Background: Malnutrition among refugee children is a critical public health concern due to the intensified vulnerability of this age group. Malnutrition is not only a condition that kills, but also has negative consequences in the long term for their overall health and developmental potential among survivors after an appropriate treatment. This exhibits that it is of paramount importance to capitalize not only in the treatment of acute malnutrition but also in its prevention. To prevent malnutrition and its consequences successfully, evidence on risk factors in refugee setting is crucial. However, little information is known about the determinant of acute malnutrition in refuge setting. Hence, this study aimed to identify the determinants of acute malnutrition among under five Children in Tierkidi South Sudanese Refugee Camp, Western Ethiopia.
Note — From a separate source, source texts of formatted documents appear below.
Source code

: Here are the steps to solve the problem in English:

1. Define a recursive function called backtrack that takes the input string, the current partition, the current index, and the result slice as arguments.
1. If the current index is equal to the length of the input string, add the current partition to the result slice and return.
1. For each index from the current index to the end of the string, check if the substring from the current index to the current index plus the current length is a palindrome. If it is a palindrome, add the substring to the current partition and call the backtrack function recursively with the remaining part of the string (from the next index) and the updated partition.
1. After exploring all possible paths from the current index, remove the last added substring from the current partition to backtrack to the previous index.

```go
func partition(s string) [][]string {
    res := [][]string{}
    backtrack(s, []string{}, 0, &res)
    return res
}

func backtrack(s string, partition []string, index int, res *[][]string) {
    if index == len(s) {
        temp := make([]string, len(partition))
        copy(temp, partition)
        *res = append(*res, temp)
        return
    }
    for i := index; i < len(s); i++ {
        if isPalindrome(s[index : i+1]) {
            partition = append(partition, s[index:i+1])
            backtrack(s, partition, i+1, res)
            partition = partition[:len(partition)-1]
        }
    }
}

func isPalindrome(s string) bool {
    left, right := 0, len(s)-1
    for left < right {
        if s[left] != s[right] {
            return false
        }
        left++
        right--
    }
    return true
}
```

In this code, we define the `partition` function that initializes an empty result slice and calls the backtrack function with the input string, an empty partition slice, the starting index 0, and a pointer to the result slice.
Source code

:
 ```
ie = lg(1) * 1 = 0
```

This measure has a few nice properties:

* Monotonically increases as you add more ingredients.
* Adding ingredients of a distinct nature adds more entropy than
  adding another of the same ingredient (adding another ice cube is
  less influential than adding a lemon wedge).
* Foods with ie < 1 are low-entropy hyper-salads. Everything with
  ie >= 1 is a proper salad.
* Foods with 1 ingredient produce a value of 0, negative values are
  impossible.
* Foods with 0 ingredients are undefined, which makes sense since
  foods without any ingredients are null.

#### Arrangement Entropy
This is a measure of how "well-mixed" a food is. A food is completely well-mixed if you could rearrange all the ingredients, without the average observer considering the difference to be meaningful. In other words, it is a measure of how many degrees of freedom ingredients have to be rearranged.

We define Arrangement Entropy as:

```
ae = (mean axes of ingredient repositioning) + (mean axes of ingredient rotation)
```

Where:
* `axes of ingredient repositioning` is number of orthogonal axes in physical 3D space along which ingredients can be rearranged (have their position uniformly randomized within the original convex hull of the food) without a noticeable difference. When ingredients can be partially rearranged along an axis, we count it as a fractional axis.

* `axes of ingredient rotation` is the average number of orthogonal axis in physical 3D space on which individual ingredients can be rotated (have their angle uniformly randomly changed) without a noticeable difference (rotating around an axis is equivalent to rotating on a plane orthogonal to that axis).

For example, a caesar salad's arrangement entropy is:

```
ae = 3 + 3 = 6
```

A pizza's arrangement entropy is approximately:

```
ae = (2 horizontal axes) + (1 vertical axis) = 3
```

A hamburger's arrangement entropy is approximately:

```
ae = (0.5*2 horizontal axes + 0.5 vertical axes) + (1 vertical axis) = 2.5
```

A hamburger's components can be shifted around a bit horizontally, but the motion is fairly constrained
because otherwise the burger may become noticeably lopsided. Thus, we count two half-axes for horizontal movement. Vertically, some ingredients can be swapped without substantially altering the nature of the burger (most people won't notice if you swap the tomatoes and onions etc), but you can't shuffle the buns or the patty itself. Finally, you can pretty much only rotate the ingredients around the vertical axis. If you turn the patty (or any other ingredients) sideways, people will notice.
Methods: A case-control study was conducted from February 28 to march 30, 2015 in Tierkidi refugee camp Western Ethiopia. Cases were wasted children under the age of five years while the controls were children free of wasting and neighbor of the cases. A total of 94 cases and 187 controls were studied. Data were collected by face to face interview. Descriptive, bivariate and multivariable analyses were done to compute summary statistics and identify determinants of acute malnutrition using SPSS version 20.0 software.
Results: Acute malnutrition was associated with diarrheal disease (AOR=3.77; 95% CI: 1.55, 9.17), non-exclusive breast feeding (AOR=3.70, 95% CI 1.64, 8.33), short birth interval (AOR=6.70; 95% CI: 2.89, 15.54), age group of 6-11 months (AOR=9.81; 95% CI: 2.69, 35.75), and prompt health seeking for sick child (AOR=5.89; 95% CI: 2.49, 13.94).
Conclusion: Short birth interval, younger child age, and inappropriate infant and young child caring practices were determinants of acute malnutrition in Tierkidi refugee camp. To reduce childhood malnutrition due emphasis should be given in improving the practice of parents on appropriate infant and young child caring practices and child birth spacing.